Après un Bachelor en biochimie aux Etats-Unis, je suis revenu en France pour travailler en cartographie 3D et en télédétection satellite dans un laboratoire CNRS. J’ai poursuivi avec une thèse en imagerie informatique à la Pitié-Salpêtrière dans le domaine de la radiologie en neurologie interventionnelle, pour travailler sur la détection des scléroses artérielles et des anévrismes.

J’ai ensuite participé à un programme de recherche utilisant l’IRM pour la détection des maladies neurodégénératives, avec les Pr Dubois et Lehéricy, dans le cadre du projet IRMA. J’ai aussi travaillé de façon transversale avec beaucoup d’équipes de recherche, notamment avec celle du Pr Marie Vidailhet, et notamment sur leur méthode permettant d’aider à poser un diagnostic précoce et discriminant des syndromes parkinsoniens à partir de l’analyse des mouvements du regard, avec l’utilisation de l’eye tracker. J’ai modernisé leurs outils, et automatisé l’analyse, ce qui m’a permis de créer la société EyeBrain en 2008. Et nous avons ensuite appliqué cette technologie à beaucoup d’autres maladies neurologiques et psychiatriques (maladie d’Alzheimer, dyslexie, schizophrénie, hyperactivité, addictions, encéphalopathie hépatique …).

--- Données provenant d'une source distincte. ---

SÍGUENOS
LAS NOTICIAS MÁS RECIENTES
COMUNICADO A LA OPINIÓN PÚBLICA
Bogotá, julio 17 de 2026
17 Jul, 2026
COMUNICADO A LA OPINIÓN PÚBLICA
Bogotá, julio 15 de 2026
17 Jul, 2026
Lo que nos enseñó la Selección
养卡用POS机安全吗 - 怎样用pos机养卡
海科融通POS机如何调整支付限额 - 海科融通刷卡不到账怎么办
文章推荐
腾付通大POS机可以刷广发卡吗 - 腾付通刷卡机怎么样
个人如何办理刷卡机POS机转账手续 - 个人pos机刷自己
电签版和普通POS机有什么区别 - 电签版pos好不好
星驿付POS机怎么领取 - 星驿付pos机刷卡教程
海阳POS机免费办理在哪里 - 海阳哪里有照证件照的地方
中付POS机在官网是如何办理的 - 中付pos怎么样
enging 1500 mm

Avec EyeBrain, j’ai levé plusieurs millions d’euros auprès d’investisseurs, et reçu des subventions régionales, françaises, et européennes. Nous avons pu placer ce produit dans 40% des CHU en France, et nous faisions 60% du Chiffre d’Affaires à l’étranger lorsque j’ai cédé la société en décembre 2015.

Depuis cette cession, j’accompagne des startups du point de vue stratégique, toujours dans le domaine médical, pour aider à développer les produits, lever de l’argent, faire les études de marché, et trouver l’orientation stratégique à utiliser.

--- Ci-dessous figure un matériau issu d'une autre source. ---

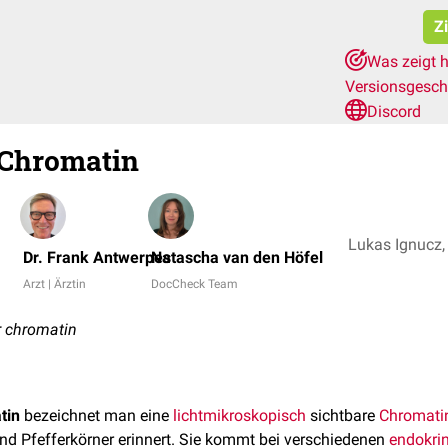
Z
Was zeigt h
Versionsgesch
Discord
-Chromatin
Dr. Frank Antwerpes
Natascha van den Höfel
Arzt | Ärztin
DocCheck Team
r chromatin
tin
bezeichnet man eine
lichtmikroskopisch
sichtbare
Chromati
 und Pfefferkörner erinnert. Sie kommt bei verschiedenen
endokri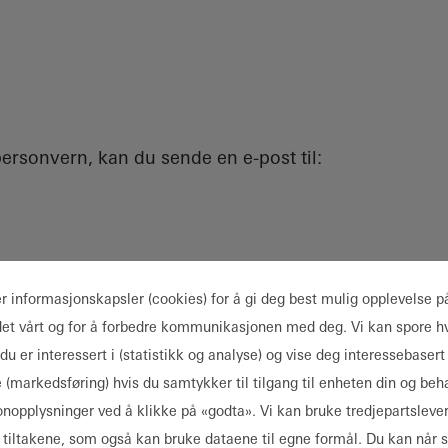
rsonvern, kan du sende en e-post til:
er informasjonskapsler (cookies) for å gi deg best mulig opplevelse p
det vårt og for å forbedre kommunikasjonen med deg. Vi kan spore hv
du er interessert i (statistikk og analyse) og vise deg interessebasert
vedrørende dine personopplysninger:
 (markedsføring) hvis du samtykker til tilgang til enheten din og beh
onopplysninger ved å klikke på «godta». Vi kan bruke tredjepartsleve
se tiltakene, som også kan bruke dataene til egne formål. Du kan når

Avez-vous déjà repéré des innovations à l’ICM ?

Les projets m’ont presque sauté à la figure ! J’ai déjà des idées de développement, ensuite il faut tester. Les chercheurs me font part de leurs idées, et il y a beaucoup de travail sur beaucoup de domaines différents. Il faut prioriser et structurer.

On travaille par exemple actuellement sur un outil développé par le Living Lab, une séparation de lits dans les chambres des patients, que nous sommes en train d’essayer de valoriser auprès de partenaires. Nous souhaitons dans ce cas licencier le projet pour récupérer des royalties au profit de l’ICM.

Quelles sont les prochaines grandes échéances à venir ?

J’ai commencé à voir les différentes plateformes, qui sont riches en projets exploitables. Je dois aller voir les équipes de recherche également, pour avoir déjà un état des lieux, et il faudra ensuite faire des choix, prioriser les projets à valoriser. Pour le business, comme en science, il y a des règles à suivre pour optimiser le développement d’entreprises.

Comment votre mission pourra-t-elle répondre aux défis de société actuels ?

Ce qui m’intéresse c’est de rapporter très rapidement des idées et des innovations au public. Car c’est lui qui finance la recherche, il faut donc qu’il y ait une contrepartie, et je pense que l’ICM a pris la bonne voie en ce sens. Ce qui est concret pour ceux qui ne font pas de la recherche, ce sont les applications directes au quotidien, qui rendent visible et palpable tout ce qui est développé par les scientifiques.